• **ACTIVITY**: Render all of the rows below as a numbered list, leaving out any blank lines.

• **THE DATA**:
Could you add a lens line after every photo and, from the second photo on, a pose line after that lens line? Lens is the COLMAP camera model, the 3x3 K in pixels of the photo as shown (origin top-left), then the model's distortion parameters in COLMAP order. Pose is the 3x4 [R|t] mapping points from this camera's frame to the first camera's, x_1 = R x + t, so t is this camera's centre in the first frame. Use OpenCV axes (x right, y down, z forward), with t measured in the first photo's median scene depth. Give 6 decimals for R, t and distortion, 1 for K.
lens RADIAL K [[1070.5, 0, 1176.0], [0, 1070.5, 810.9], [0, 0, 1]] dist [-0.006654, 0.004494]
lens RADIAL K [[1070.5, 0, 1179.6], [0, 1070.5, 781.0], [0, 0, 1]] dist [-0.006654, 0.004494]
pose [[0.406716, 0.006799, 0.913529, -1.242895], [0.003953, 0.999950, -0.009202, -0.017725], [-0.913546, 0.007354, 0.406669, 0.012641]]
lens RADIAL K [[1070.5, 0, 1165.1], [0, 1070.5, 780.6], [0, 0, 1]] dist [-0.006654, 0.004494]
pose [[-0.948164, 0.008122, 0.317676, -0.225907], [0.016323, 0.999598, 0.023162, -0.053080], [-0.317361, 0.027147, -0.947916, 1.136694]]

• **WRITTEN ANSWER**:
1. Could you add a lens line after every photo and, from the second photo on, a pose line after that lens line? Lens is the COLMAP camera model, the 3x3 K in pixels of the photo as shown (origin top-left), then the model's distortion parameters in COLMAP order. Pose is the 3x4 [R|t] mapping points from this camera's frame to the first camera's, x_1 = R x + t, so t is this camera's centre in the first frame. Use OpenCV axes (x right, y down, z forward), with t measured in the first photo's median scene depth. Give 6 decimals for R, t and distortion, 1 for K.
2. lens RADIAL K [[1070.5, 0, 1176.0], [0, 1070.5, 810.9], [0, 0, 1]] dist [-0.006654, 0.004494]
3. lens RADIAL K [[1070.5, 0, 1179.6], [0, 1070.5, 781.0], [0, 0, 1]] dist [-0.006654, 0.004494]
4. pose [[0.406716, 0.006799, 0.913529, -1.242895], [0.003953, 0.999950, -0.009202, -0.017725], [-0.913546, 0.007354, 0.406669, 0.012641]]
5. lens RADIAL K [[1070.5, 0, 1165.1], [0, 1070.5, 780.6], [0, 0, 1]] dist [-0.006654, 0.004494]
6. pose [[-0.948164, 0.008122, 0.317676, -0.225907], [0.016323, 0.999598, 0.023162, -0.053080], [-0.317361, 0.027147, -0.947916, 1.136694]]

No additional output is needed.